Iowa lawmakers passed a controversial "heartbeat" bill which prohibits women from seeking an abortion once a fetal heartbeat is detected. It is one of the most restrictive, anti-abortion bills the country has ever seen, and Planned Parenthood has already deemed it "unconstitutional."
The “heartbeat” bill, which would ban abortions as early as six weeks — around the time women generally feel early signs of pregnancy and before many even realize they are pregnant — was passed Tuesday by the Iowa House, 51-46.
The bill would require women seeking an abortion to first have an ultrasound, at which time a physician would detect whether there is a heartbeat. The bill also would prohibit someone from acquiring, providing, receiving, transferring or using a fetal body part in Iowa. A violator could be charged with a Class C felony.
Iowa Rep. Steve King introduced the Heartbeat Protection Act in Congress earlier this year, which would ban abortion after six weeks. According to the bill, it would be a crime for a physician to "knowingly perform an abortion... without determining whether the fetus has a detectable heartbeat" first.
King cited the Carter administration, which defined life as starting at conception. “With the passage of time, the human organism grows from a single cell to a fully developed adult. Life begins when a male sperm unites with a female egg. The new life created from this union starts as a single cell,” the U.S. Department of Health and Human Services wrote during the Carter administration.
Reproductive rights advocates are outraged.
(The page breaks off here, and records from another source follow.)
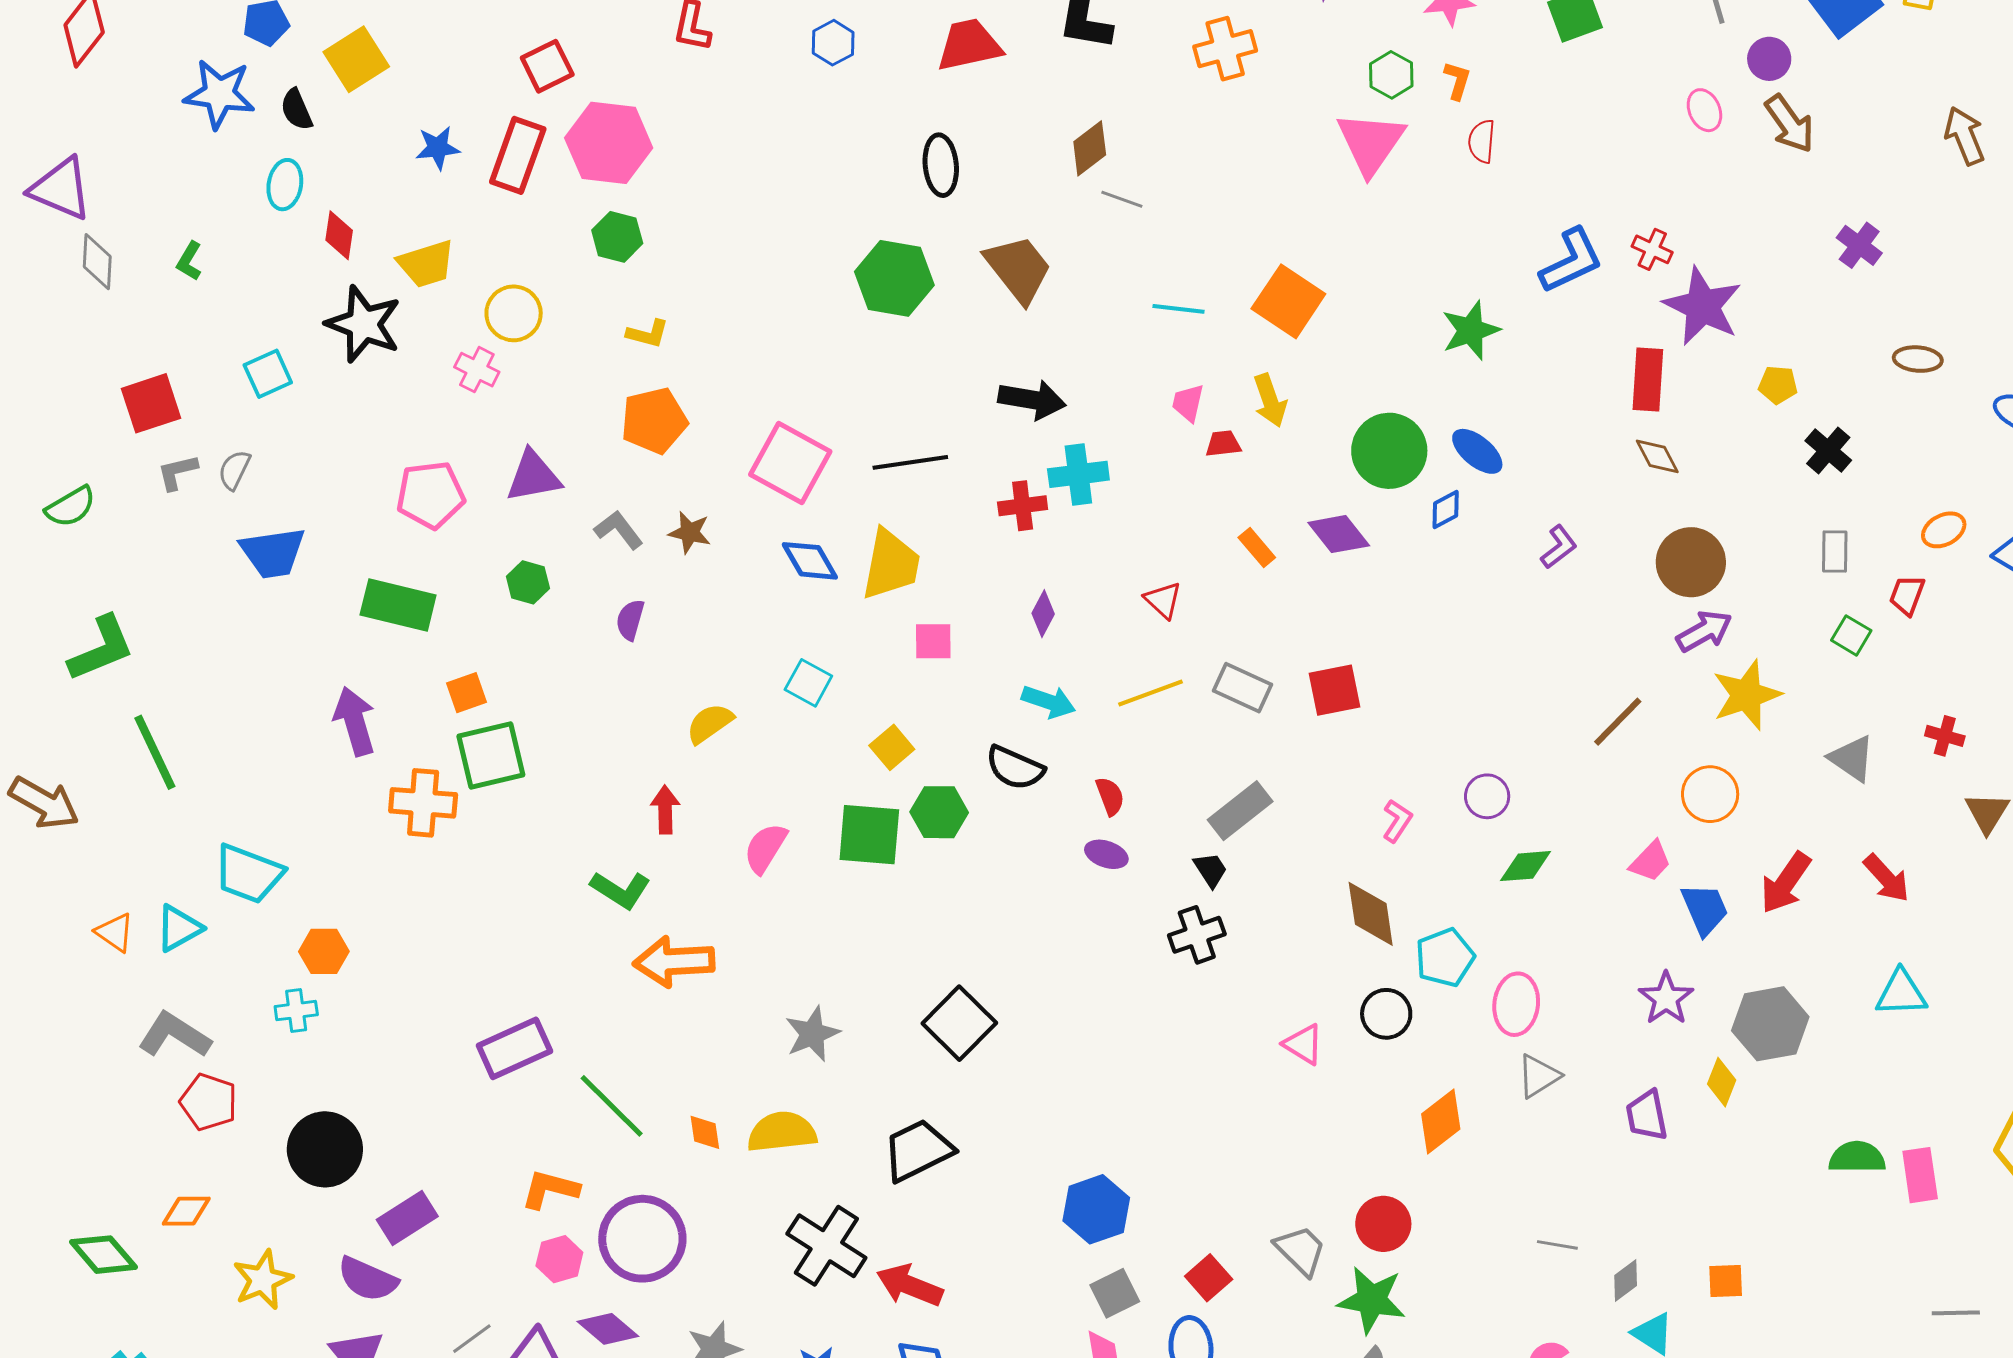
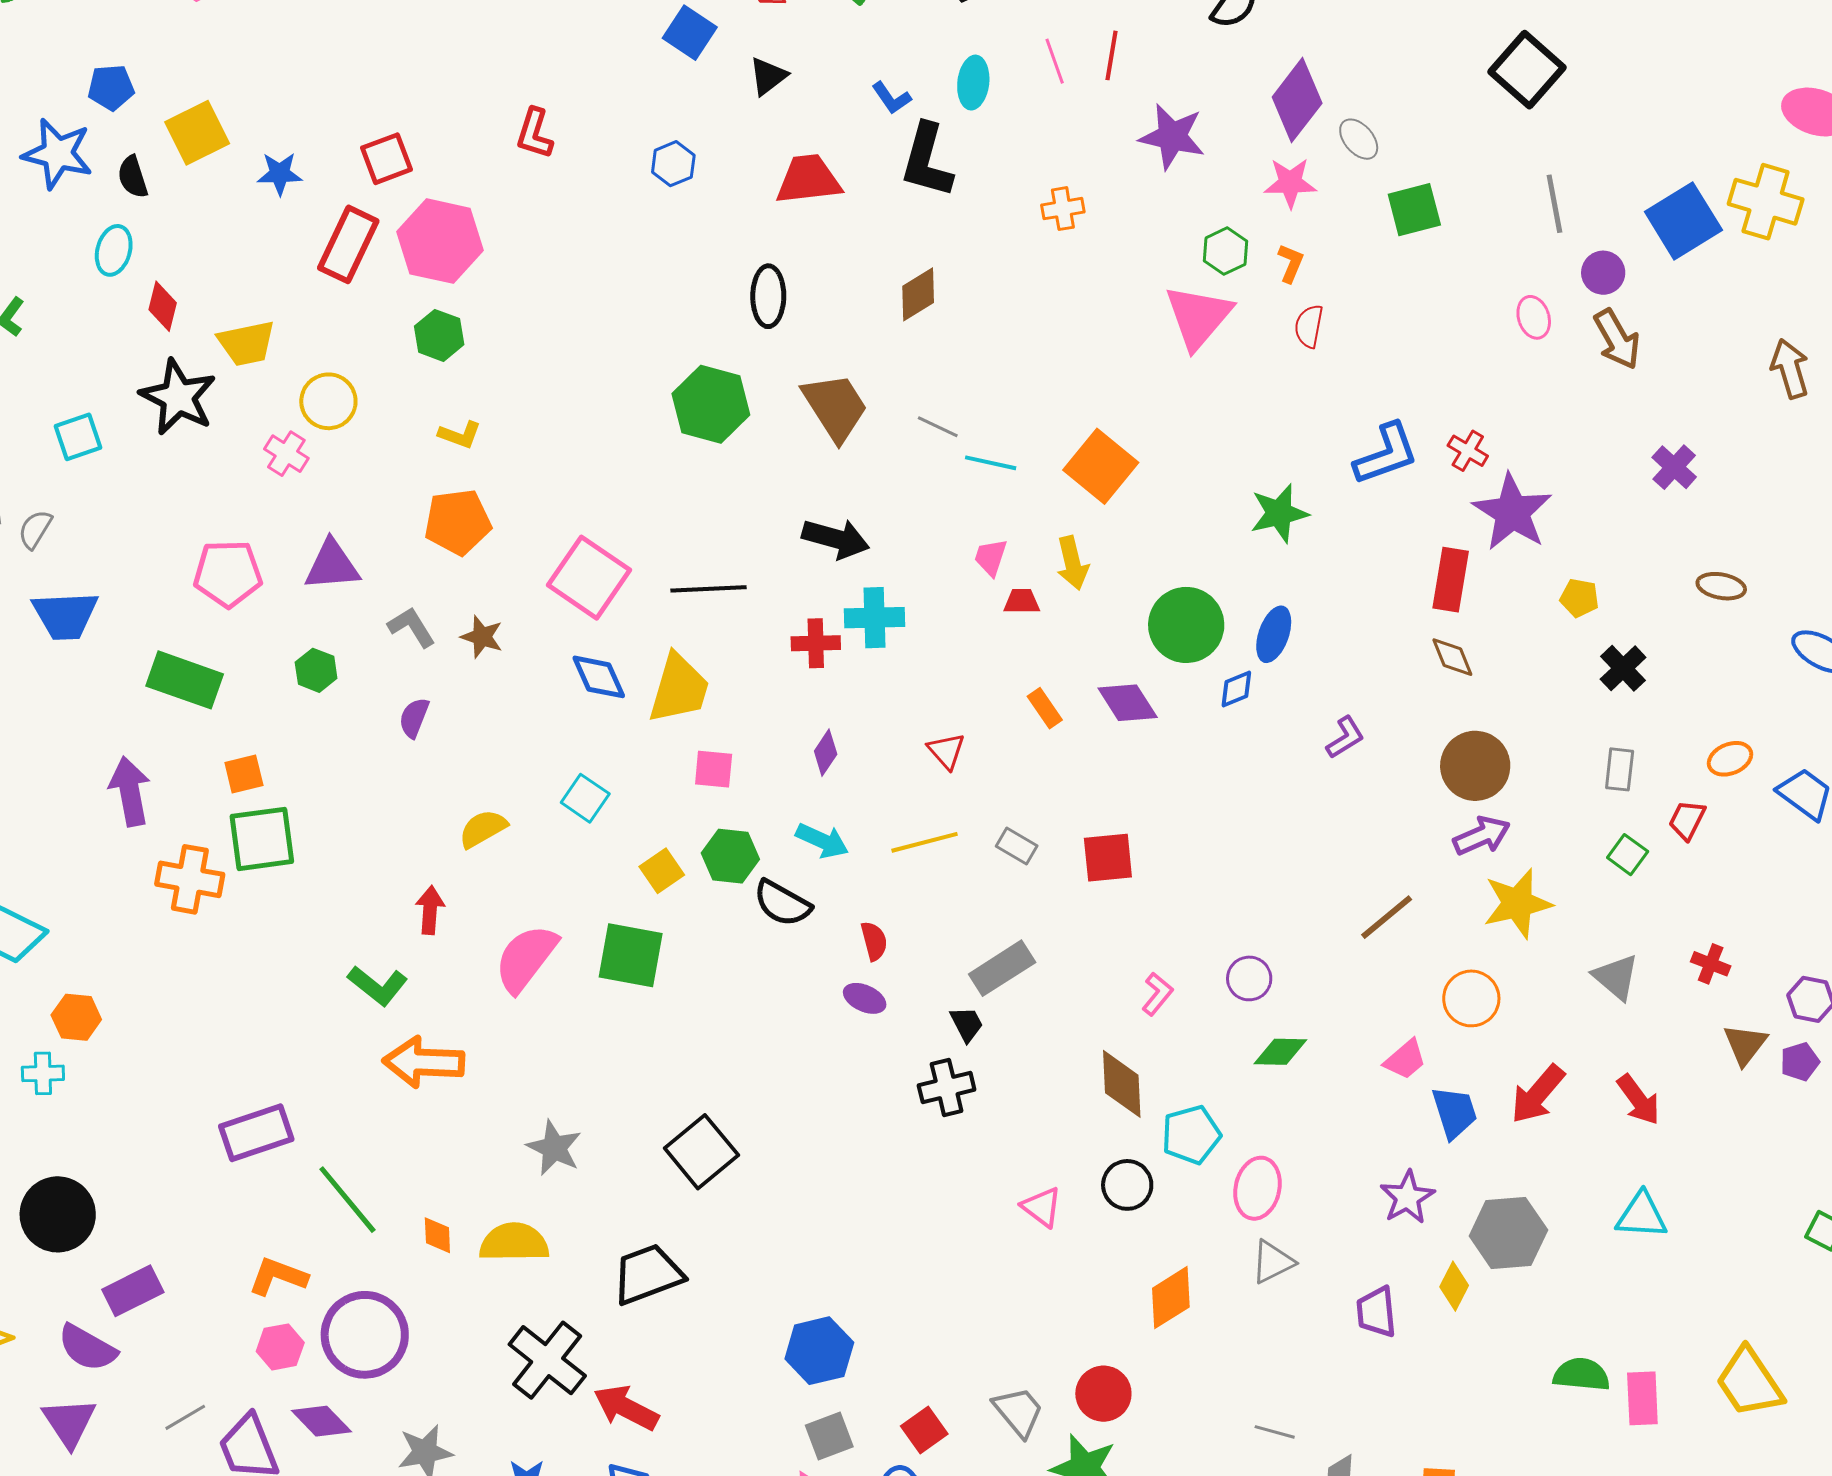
orange cross: (1225, 49) -> (1063, 209), size x0.7
blue star: (438, 148) -> (280, 174), moved
gray line: (1122, 199) -> (938, 427), moved
blue ellipse: (1477, 451) -> (1274, 634), turned 64
gray rectangle: (1243, 688) -> (1017, 846), size x0.7
green hexagon: (939, 812) -> (730, 856), moved
pink semicircle: (765, 848) -> (526, 958), size x1.4
gray star: (812, 1034) -> (554, 1148), turned -30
Banning abortion at six weeks would essentially ban abortion entirely, considering most women don't even know they're pregnant at six weeks.
The ACLU issued a strong statement condemning the bill as both "unconstitutional" and morally wrong.
The attacks on reproductive rights just keep coming. Today, Congress held a hearing on a bill that would outlaw abortion as early as just six weeks of pregnancy. This amounts to an effective ban on abortion, as many women do not even know if they are pregnant by that time.
It’s not surprising that anti-choice activists feel emboldened by Donald Trump’s presidency to attack women’s health and rights — no matter if the bills they are pushing don’t stand a chance in court.